• Task to carry out:
When you copy the entries, keep every word exactly as it stands.

• Records for processing:
--------------------------------

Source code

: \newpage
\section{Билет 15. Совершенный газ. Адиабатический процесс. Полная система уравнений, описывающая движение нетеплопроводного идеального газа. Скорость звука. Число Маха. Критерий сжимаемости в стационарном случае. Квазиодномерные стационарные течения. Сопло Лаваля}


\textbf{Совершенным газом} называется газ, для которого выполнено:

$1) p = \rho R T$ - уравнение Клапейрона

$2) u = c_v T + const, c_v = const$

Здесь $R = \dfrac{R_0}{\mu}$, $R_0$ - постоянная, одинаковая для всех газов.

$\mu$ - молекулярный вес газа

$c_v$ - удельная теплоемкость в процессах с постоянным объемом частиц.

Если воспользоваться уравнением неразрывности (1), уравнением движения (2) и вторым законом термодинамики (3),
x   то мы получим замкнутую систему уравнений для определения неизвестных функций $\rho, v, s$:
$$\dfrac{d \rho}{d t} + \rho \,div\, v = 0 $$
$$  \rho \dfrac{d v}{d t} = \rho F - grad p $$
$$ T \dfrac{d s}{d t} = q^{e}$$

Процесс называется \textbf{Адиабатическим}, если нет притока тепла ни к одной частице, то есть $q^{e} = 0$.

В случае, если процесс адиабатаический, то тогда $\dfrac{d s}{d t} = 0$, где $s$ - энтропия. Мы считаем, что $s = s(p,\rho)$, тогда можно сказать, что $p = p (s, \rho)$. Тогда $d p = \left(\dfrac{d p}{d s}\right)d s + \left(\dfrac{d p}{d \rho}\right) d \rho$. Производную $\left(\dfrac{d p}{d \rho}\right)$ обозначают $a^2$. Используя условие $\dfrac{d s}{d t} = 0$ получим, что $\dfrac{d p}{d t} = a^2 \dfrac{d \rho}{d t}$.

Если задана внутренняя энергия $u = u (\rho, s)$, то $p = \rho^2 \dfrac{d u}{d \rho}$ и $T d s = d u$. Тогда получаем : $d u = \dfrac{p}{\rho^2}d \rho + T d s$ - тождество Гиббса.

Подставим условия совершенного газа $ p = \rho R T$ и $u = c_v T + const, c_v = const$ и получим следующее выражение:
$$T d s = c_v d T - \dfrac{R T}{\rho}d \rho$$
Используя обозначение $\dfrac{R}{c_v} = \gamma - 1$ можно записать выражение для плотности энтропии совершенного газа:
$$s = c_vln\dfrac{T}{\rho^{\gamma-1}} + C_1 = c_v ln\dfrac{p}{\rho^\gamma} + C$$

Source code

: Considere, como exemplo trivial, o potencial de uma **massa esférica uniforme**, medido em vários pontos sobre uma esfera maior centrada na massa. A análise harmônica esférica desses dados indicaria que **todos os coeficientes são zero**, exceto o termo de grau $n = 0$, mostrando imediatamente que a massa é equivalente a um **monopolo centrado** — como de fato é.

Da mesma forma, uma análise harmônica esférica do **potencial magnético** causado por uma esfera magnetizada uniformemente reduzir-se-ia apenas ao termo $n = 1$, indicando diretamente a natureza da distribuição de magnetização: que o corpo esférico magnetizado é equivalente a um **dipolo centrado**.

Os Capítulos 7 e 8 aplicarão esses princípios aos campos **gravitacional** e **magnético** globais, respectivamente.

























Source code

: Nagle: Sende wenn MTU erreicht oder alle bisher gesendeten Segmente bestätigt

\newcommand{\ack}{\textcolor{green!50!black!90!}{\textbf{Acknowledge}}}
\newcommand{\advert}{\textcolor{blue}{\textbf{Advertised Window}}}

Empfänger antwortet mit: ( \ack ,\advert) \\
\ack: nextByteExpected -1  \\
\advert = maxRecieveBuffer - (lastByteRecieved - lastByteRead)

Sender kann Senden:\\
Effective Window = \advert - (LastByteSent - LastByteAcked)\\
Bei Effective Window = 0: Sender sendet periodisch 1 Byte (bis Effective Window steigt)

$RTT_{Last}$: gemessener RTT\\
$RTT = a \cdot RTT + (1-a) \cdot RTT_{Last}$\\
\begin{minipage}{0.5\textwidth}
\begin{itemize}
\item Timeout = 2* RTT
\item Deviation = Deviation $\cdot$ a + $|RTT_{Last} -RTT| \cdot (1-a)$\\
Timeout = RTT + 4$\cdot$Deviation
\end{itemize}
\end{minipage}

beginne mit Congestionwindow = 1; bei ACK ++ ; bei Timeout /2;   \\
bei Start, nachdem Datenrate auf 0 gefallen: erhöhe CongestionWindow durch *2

--------------------------------

• Answer section:
Source code

: \newpage
\section{Билет 15. Совершенный газ. Адиабатический процесс. Полная система уравнений, описывающая движение нетеплопроводного идеального газа. Скорость звука. Число Маха. Критерий сжимаемости в стационарном случае. Квазиодномерные стационарные течения. Сопло Лаваля}


\textbf{Совершенным газом} называется газ, для которого выполнено:

$1) p = \rho R T$ - уравнение Клапейрона

$2) u = c_v T + const, c_v = const$

Здесь $R = \dfrac{R_0}{\mu}$, $R_0$ - постоянная, одинаковая для всех газов.

$\mu$ - молекулярный вес газа

$c_v$ - удельная теплоемкость в процессах с постоянным объемом частиц.

Если воспользоваться уравнением неразрывности (1), уравнением движения (2) и вторым законом термодинамики (3),
x   то мы получим замкнутую систему уравнений для определения неизвестных функций $\rho, v, s$:
$$\dfrac{d \rho}{d t} + \rho \,div\, v = 0 $$
$$  \rho \dfrac{d v}{d t} = \rho F - grad p $$
$$ T \dfrac{d s}{d t} = q^{e}$$

Процесс называется \textbf{Адиабатическим}, если нет притока тепла ни к одной частице, то есть $q^{e} = 0$.

В случае, если процесс адиабатаический, то тогда $\dfrac{d s}{d t} = 0$, где $s$ - энтропия. Мы считаем, что $s = s(p,\rho)$, тогда можно сказать, что $p = p (s, \rho)$. Тогда $d p = \left(\dfrac{d p}{d s}\right)d s + \left(\dfrac{d p}{d \rho}\right) d \rho$. Производную $\left(\dfrac{d p}{d \rho}\right)$ обозначают $a^2$. Используя условие $\dfrac{d s}{d t} = 0$ получим, что $\dfrac{d p}{d t} = a^2 \dfrac{d \rho}{d t}$.

Если задана внутренняя энергия $u = u (\rho, s)$, то $p = \rho^2 \dfrac{d u}{d \rho}$ и $T d s = d u$. Тогда получаем : $d u = \dfrac{p}{\rho^2}d \rho + T d s$ - тождество Гиббса.

Подставим условия совершенного газа $ p = \rho R T$ и $u = c_v T + const, c_v = const$ и получим следующее выражение:
$$T d s = c_v d T - \dfrac{R T}{\rho}d \rho$$
Используя обозначение $\dfrac{R}{c_v} = \gamma - 1$ можно записать выражение для плотности энтропии совершенного газа:
$$s = c_vln\dfrac{T}{\rho^{\gamma-1}} + C_1 = c_v ln\dfrac{p}{\rho^\gamma} + C$$

Source code

: Considere, como exemplo trivial, o potencial de uma **massa esférica uniforme**, medido em vários pontos sobre uma esfera maior centrada na massa. A análise harmônica esférica desses dados indicaria que **todos os coeficientes são zero**, exceto o termo de grau $n = 0$, mostrando imediatamente que a massa é equivalente a um **monopolo centrado** — como de fato é.

Da mesma forma, uma análise harmônica esférica do **potencial magnético** causado por uma esfera magnetizada uniformemente reduzir-se-ia apenas ao termo $n = 1$, indicando diretamente a natureza da distribuição de magnetização: que o corpo esférico magnetizado é equivalente a um **dipolo centrado**.

Os Capítulos 7 e 8 aplicarão esses princípios aos campos **gravitacional** e **magnético** globais, respectivamente.

























Source code

: Nagle: Sende wenn MTU erreicht oder alle bisher gesendeten Segmente bestätigt

\newcommand{\ack}{\textcolor{green!50!black!90!}{\textbf{Acknowledge}}}
\newcommand{\advert}{\textcolor{blue}{\textbf{Advertised Window}}}

Empfänger antwortet mit: ( \ack ,\advert) \\
\ack: nextByteExpected -1  \\
\advert = maxRecieveBuffer - (lastByteRecieved - lastByteRead)

Sender kann Senden:\\
Effective Window = \advert - (LastByteSent - LastByteAcked)\\
Bei Effective Window = 0: Sender sendet periodisch 1 Byte (bis Effective Window steigt)

$RTT_{Last}$: gemessener RTT\\
$RTT = a \cdot RTT + (1-a) \cdot RTT_{Last}$\\
\begin{minipage}{0.5\textwidth}
\begin{itemize}
\item Timeout = 2* RTT
\item Deviation = Deviation $\cdot$ a + $|RTT_{Last} -RTT| \cdot (1-a)$\\
Timeout = RTT + 4$\cdot$Deviation
\end{itemize}
\end{minipage}

beginne mit Congestionwindow = 1; bei ACK ++ ; bei Timeout /2;   \\
bei Start, nachdem Datenrate auf 0 gefallen: erhöhe CongestionWindow durch *2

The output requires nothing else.